In other words, it seems like the field where it's beneficial to have multiple cores is pretty narrow. Sure, it makes great marketing copy. But it seems that unless one is actively involved in video editing, multiple cores, CPU or GPU, will hardly make any difference.

Skeptical 8 Years · 183 comments

Why stop at 80. Why not 90, or 100, or a bazillion. The skies the limit. 

discountopinion 9 Years · 108 comments

32 CPU cores and 80 GPU cores and a blazing fast neural engine. If i had the money i would buy it.

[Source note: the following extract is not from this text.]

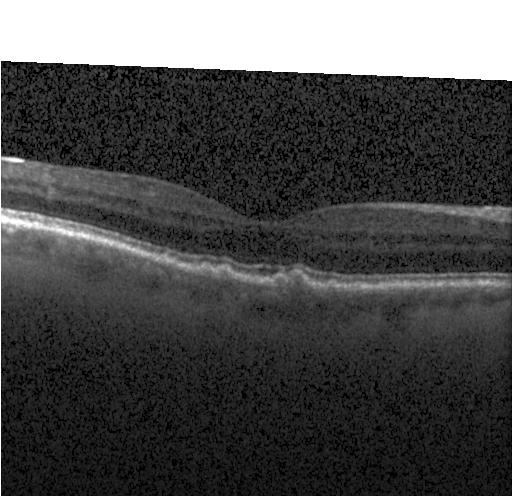
Retinal OCT B-scan, fovea-centered.
The scan shows multiple drusen.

A computer like this makes me loose all rational thinking, ability to use consonants in speech, mutter 1.21 gigawatts and pine for the fjords.

My workload use cases do not demand as much horsepower, but i can imagine that it must be an amazing time to work with heavy lifting workloads. Apple Studio with M?Ultra is very reasonably priced, seems cheap to me actually. I remember back in the day when people used to pony up a small fortune to get a Sparc station 5 on their desk.

Life as a computer enthusiast has never been this good and Apple leads the way. 

Does anyone feel there is any merit to the rumours of a further interconnect between 2 M?Ultras into something even more extreme? 
 
Would there even be an idea to package up many M3 Ultras into compute nodes like Nvidia is doing with their chips? The power draw from the M3 Ultra is nothing compared to their chips. Maybe this is something for Apple’s iCloud.